105. В Назарете по смерти Алфея. Медленное обращение Симона, двоюродного брата Иисуса

 

   12 февраля 1945.

   1Вечер наступает на фоне ярко-красного заката, который, словно угасающее пламя, делается все более насыщенным, приобретая почти лилово-рубиновый цвет. Необыкновенный и редкий оттенок, что окрашивает запад и постепенно растворяется, пока совсем не исчезает в темном кобальте неба там, где все сильнее наступает восток, с его звездами и серпом восходящей луны, появившейся уже во второй фазе. Земледельцы спешат по домам, где уже запылали очаги, судя по завиткам дыма, поднимающегося от низких домиков Назарета.

   Иисус собирается войти в город и, вопреки желанию остальных, не хочет, чтобы кто-либо пошел предупредить Его Мать. «Ничего не случится. Зачем Ее волновать заранее?» – говорит Он.

   Вот они уже возле домов. Кто-то здоровается, кто-то шепчется за их спинами, а кто-то грубо поворачивается спиной и хлопает дверью, когда мимо проходит группа апостолов.

   Мимика Петра – это настоящая поэма.
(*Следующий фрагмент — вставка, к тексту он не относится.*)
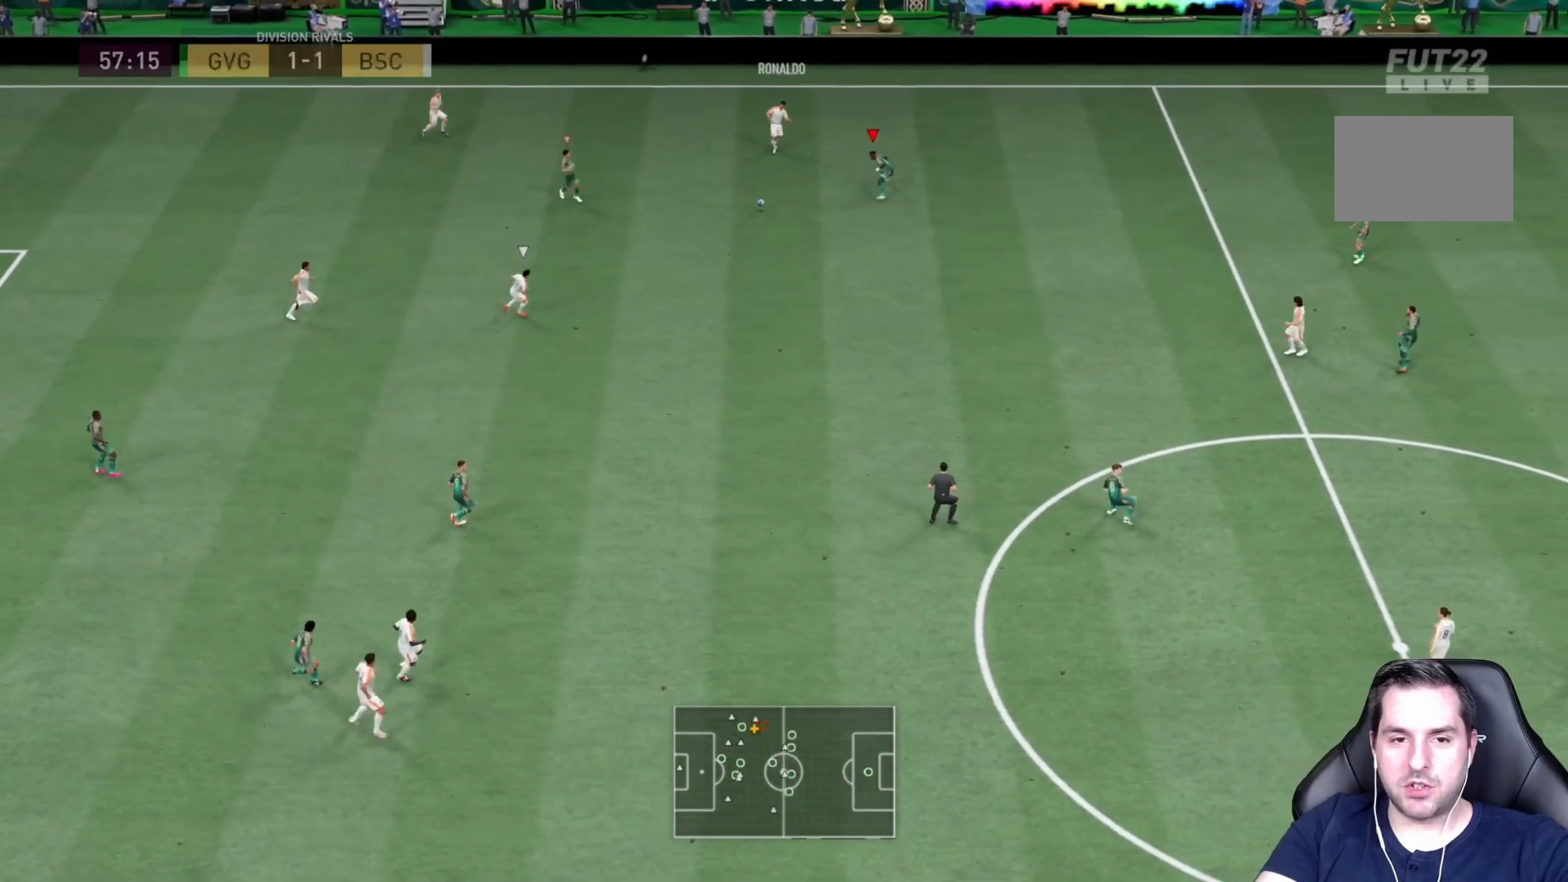
{"buttons": [], "left_stick": "left", "right_stick": "center", "events": [[100, "left_stick", "down-right"], [283, "L2", "up"], [500, "R2", "up"], [500, "left_stick", "left"]]}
Но и остальные тоже несколько обеспокоены. Сыновья Алфея похожи на двух осужденных. Они идут, опустив голову, бок о бок с Иисусом, однако всё замечают – и то и дело испуганно посматривают друг на друга, и опасливо – на Иисуса. А Он, как ни в чем не бывало, с обычным для Него радушием отвечает на приветствия и наклоняется, чтобы погладить ребят, что в своей простоте не принимают ту или иную сторону, а неизменно остаются друзьями своего Иисуса, который точно так же всегда к ним ласков.

   Один – маленький толстячок не более четырех лет от роду – бежит Ему навстречу, оторвавшись от материнской юбки, и тянет к Нему ручки со словами: «Подними меня!», а после того, как Иисус, к удовольствию малыша, берет его на руки, целует Его своим ротиком, что весь измазан в смокве, которую тот посасывал, а затем доводит свою любовь до того, что… предлагает Иисусу кусочек этой смоквы, говоря: «Возьми! Она хорошая!» Иисус принимает это пожертвование и смеется, позволяя Себя кормить этому начинающему человечку.

   2Со стороны родника появляется Исаак, нагруженный кувшинами. Увидав Иисуса, он опускает кувшины и с криком: «О, мой Господин!» бежит Ему навстречу. «Твоя Мать вернулась теперь домой. Была у Своей золовки. Но… Ты получил Ее письмо?» – спрашивает он.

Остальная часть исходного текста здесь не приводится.